[Images with localized body landmarks]
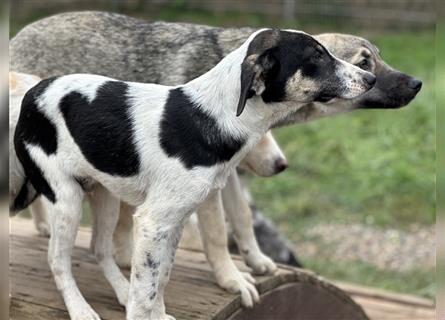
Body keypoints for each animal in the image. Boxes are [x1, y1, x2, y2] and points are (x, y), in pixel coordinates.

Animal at [13, 28, 372, 318]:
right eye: (317, 56)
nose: (370, 80)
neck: (211, 116)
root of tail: (33, 90)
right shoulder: (153, 221)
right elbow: (147, 291)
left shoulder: (175, 221)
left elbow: (160, 279)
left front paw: (155, 312)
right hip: (67, 200)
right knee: (58, 261)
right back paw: (81, 310)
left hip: (104, 195)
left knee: (99, 249)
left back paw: (120, 291)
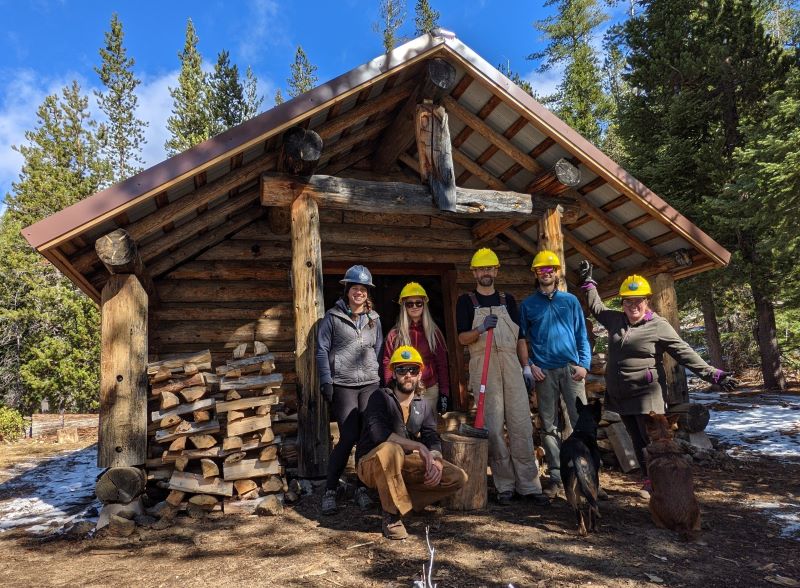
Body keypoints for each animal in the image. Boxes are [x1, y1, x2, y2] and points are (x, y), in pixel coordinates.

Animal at [560, 398, 604, 536]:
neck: (583, 430)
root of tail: (575, 453)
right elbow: (591, 508)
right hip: (593, 481)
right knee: (592, 507)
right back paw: (593, 528)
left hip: (568, 485)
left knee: (577, 509)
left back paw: (582, 530)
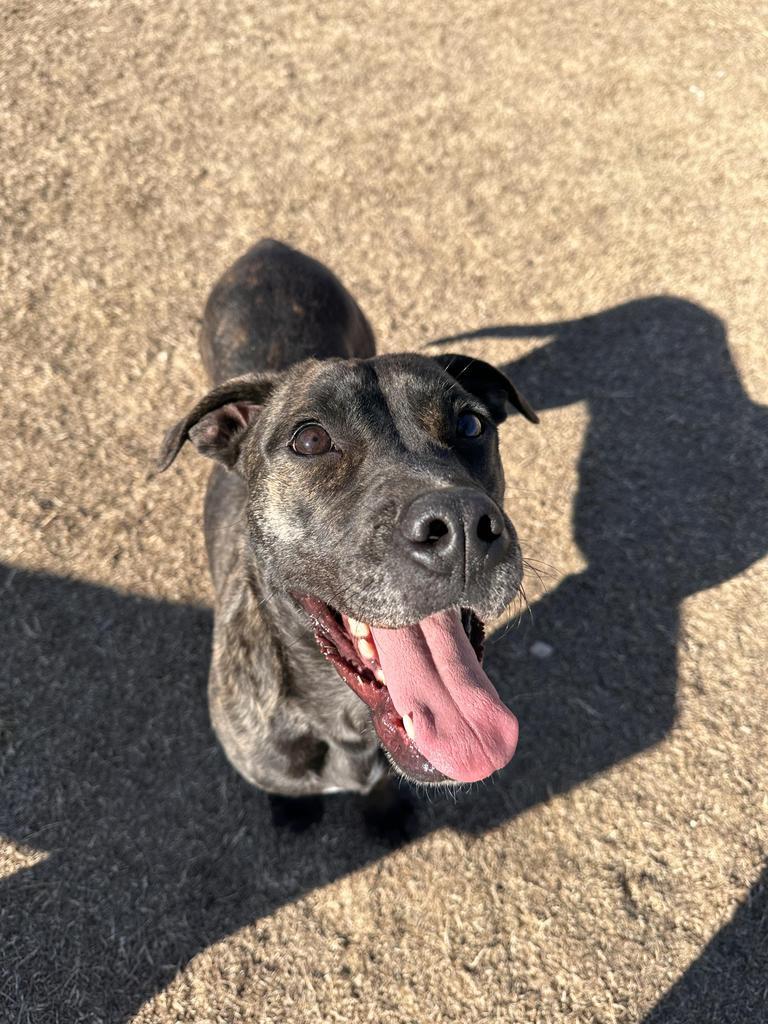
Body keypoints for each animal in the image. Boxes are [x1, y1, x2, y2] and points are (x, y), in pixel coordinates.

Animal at [157, 239, 540, 823]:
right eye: (310, 440)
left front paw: (385, 814)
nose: (460, 523)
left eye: (472, 425)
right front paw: (292, 813)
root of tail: (269, 244)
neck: (346, 724)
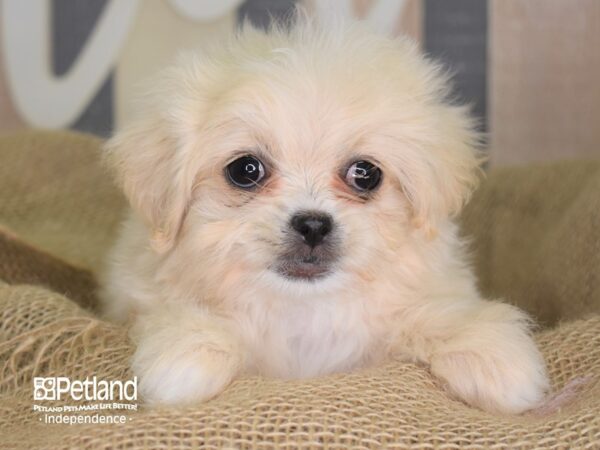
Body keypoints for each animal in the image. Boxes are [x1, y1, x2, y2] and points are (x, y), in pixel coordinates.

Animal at [101, 15, 552, 414]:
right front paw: (190, 350)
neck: (306, 307)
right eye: (245, 170)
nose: (313, 224)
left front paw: (493, 356)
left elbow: (439, 314)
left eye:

*EXERCISE DETAILS*:
Search the entries for the word "root" and gather every line where it appears.

*TASK RESULT*:
root of tail: (33, 90)
root of tail: (575, 453)
root of tail: (269, 244)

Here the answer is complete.